With New York's racetrack video lottery terminal operators looking to become full-blown casino destinations, a new player in the crowded market is asking regulators for the eighth and final harness racetrack license in the state.
The New York State Racing and Wagering Board Aug. 30 will consider an initial step that could eventually permit a new harness track in the town of Hastings in Oswego County, which is north of Syracuse.
The board's consideration, officials said, is for a certification of incorporation requested by Oswego Racing Inc. The group would need to meet other requirements before being able to obtain a license to conduct pari-mutuel racing.
The group of investors, which includes race car executive Glenn Donnelly, is proposing to build a $25 million harness facility, as well as a 2.2-mile dirt auto track, at a central New York site. The owners of the Vernon Downs racetrack casino said it would be located just 30 miles away from their operation.
New York law permits up to eight harness tracks; there are currently seven operating. The application with the NYSRWB calls for a half-mile harness track, the dirt track for auto racing, and any other "lawful activity." That would, presumably, include the eventual permission to operate a casino on the site.
Two other groups are looking to develop the state's eighth harness tracks in other areas of the state.

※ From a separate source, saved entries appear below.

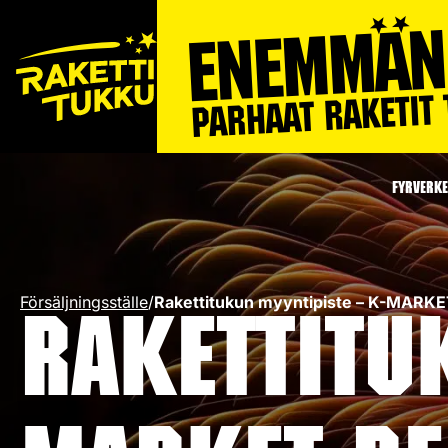
FYRVERKE
Försäljningsställe
/
Rakettitukun myyntipiste – K-MAR
Rakettitu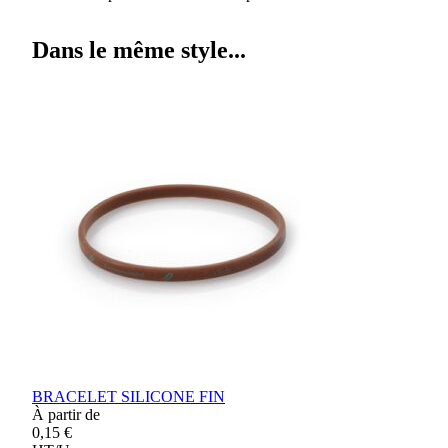
Dans le même style...
BRACELET SILICONE FIN
À partir de
0,15 €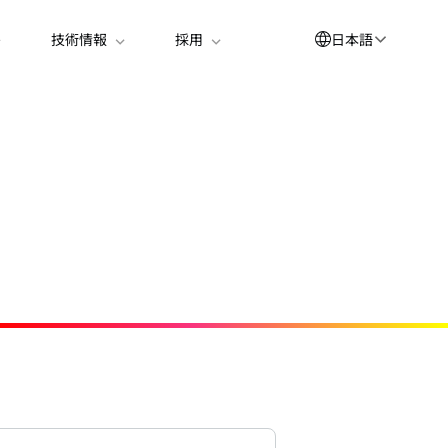
日本語
技術情報
採用
English
العربية
せ
简体中文
Suomi
한국어
Deutsch
Español
Bahasa Indonesia
Français
Português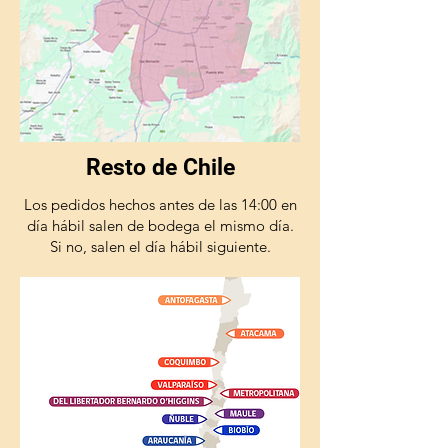
Resto de Chile
Los pedidos hechos antes de las 14:00 en
día hábil salen de bodega el mismo día.
Si no, salen el día hábil siguiente.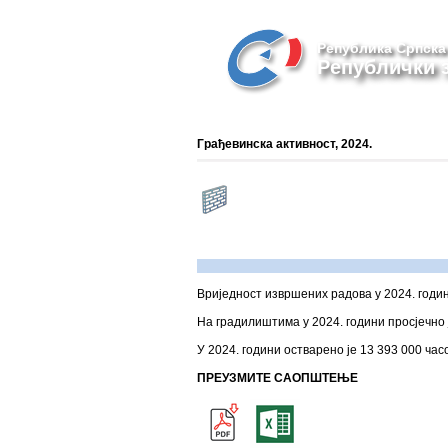
Република Српска
Републички з
Грађевинска активност, 2024.
Вриједност извршених радова у 2024. годин
На градилиштима у 2024. години просјечно ј
У 2024. години остварено је 13 393 000 ча
ПРЕУЗМИТЕ САОПШТЕЊЕ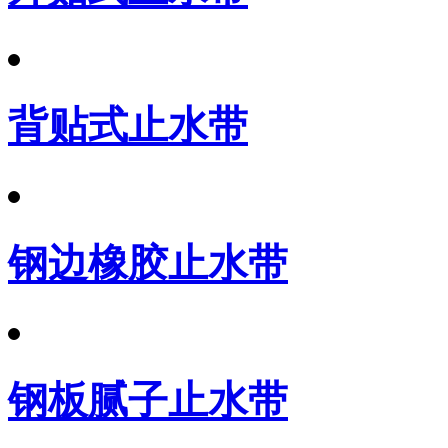
背贴式止水带
钢边橡胶止水带
钢板腻子止水带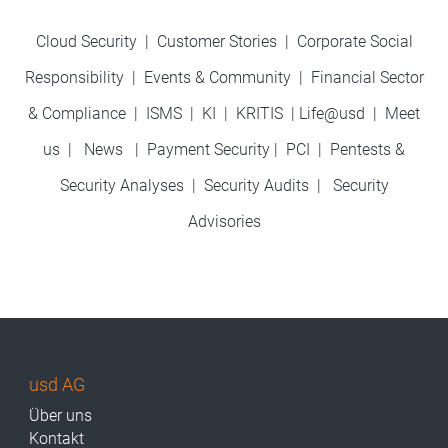
Cloud Security
|
Customer Stories
|
Corporate Social
Responsibility
|
Events & Community
|
Financial Sector
& Compliance
|
ISMS
|
KI
|
KRITIS
|
Life@usd
|
Meet
us
|
News
|
Payment Security
|
PCI
|
Pentests &
Security Analyses
|
Security Audits
|
Security
Advisories
usd AG
Über uns
Kontakt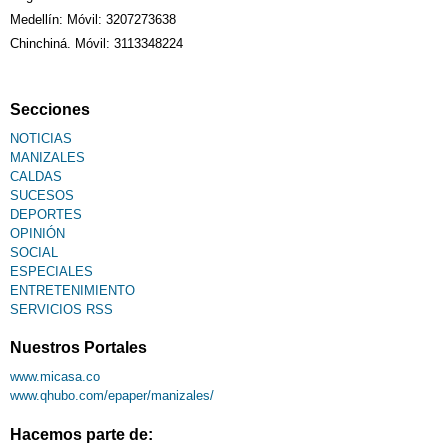
Medellín: Móvil: 3207273638
Chinchiná. Móvil: 3113348224
Secciones
NOTICIAS
MANIZALES
CALDAS
SUCESOS
DEPORTES
OPINIÓN
SOCIAL
ESPECIALES
ENTRETENIMIENTO
SERVICIOS RSS
Nuestros Portales
www.micasa.co
www.qhubo.com/epaper/manizales/
Hacemos parte de: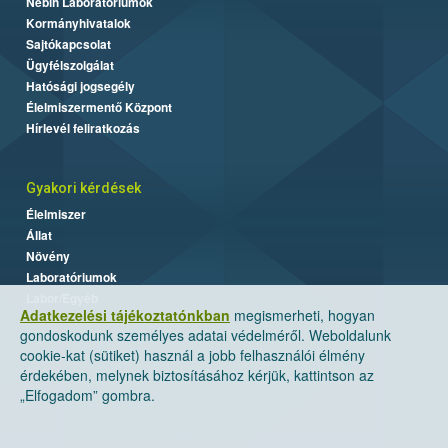
Nébih Laboratóriumok
Kormányhivatalok
Sajtókapcsolat
Ügyfélszolgálat
Hatósági jogsegély
Élelmiszermentő Központ
Hírlevél feliratkozás
Gyakori kérdések
Élelmiszer
Állat
Növény
Laboratóriumok
Labor/Egyéb
Adatkezelési tájékoztatónkban
megismerheti, hogyan
gondoskodunk személyes adatai védelméről. Weboldalunk
cookie-kat (sütiket) használ a jobb felhasználói élmény
érdekében, melynek biztosításához kérjük, kattintson az
„Elfogadom” gombra.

The Syracuse Post-Standard quoted Donnelly as saying his group hopes to create a state-of-the-art harness facility with an artificial track and racing for four months of the year in the spring and fall. Donnelly suggested the plan is not contingent upon getting a license for VLTs.
But Gary Greenberg, a minority owner of Vernon Downs, in an e-mail statement said the NYSRWB should stop the granting of any initial approval for harness groups until a new state gaming commission—which will which will regulate all forms of gambling in the state—is up and running early next year.
The incorporation application for Central New York Raceway Park, whose other partners identified in state documents include John Lehmann and Gregory Rigby, comes as New York officials are set next year to debate whether to expand casino development in the state on non-Indian lands. The state's racetrack operators and developers of other sites are already jockeying to try to get a piece of any gambling.
Racetracks currently are allowed only VLT devices; the plan next year calls for Las Vegas-style casinos with an array of table games now only currently allowed at five Native American-owned casinos in New York.